Lobbying as a word comes from the place where politics is often done, the lobby of an office.
Lobbying is the work of exerting influence and providing the communication that happens behind the scenes of democracy. In lobbying, the representatives of interest groups try to influence, in an unofficial manner, the decision-makers who are crucial to a certain issue. Through these activities, the representatives aim to affect the decision-making process that concerns the group they represent.
Lobbyists can represent, for example, corporations, consulting firms, interest groups or groups of citizens. Parties that are being lobbied can be policy-makers, officials, the media or people with the opposite outlook on the issue.
Lobbying has a bad reputation.
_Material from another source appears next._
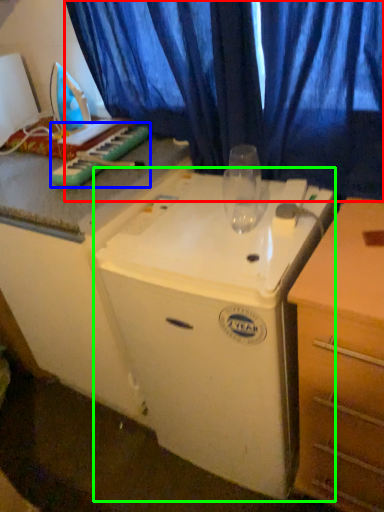
Question: Which is farther away from curtain (highlighted by a red box)? musical keyboard (highlighted by a blue box) or appliance (highlighted by a green box)?

Choices:
 (A) musical keyboard
 (B) appliance

Answer: (B)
In the gloomiest images, lobbying can be seen as secret influencing of decision-makers by powerful business elites and campaign funders that leave our democratically elected representatives as nothing but puppets. This fear is reinforced by the so-called “revolving door phenomenon”, in which people in positions of power become lobbyists for the business world, and vice versa.
Lobbying is first and foremost about trying to convince the other person by presenting strong arguments, facts and figures.
Lobbying does not, however, in principle, have anything to do with corruption or bribery. Lobbying is first and foremost about trying to convince the other person by presenting strong arguments, facts and figures. When understood in a positive sense, lobbying is the exchange of information and networking, which is based on discussion, expertise and arguments.
To offer the political system transparency, the European Union and the United States use a lobbying register into which lobbyists enter the parties they are lobbying for and the budgets they are doing it with.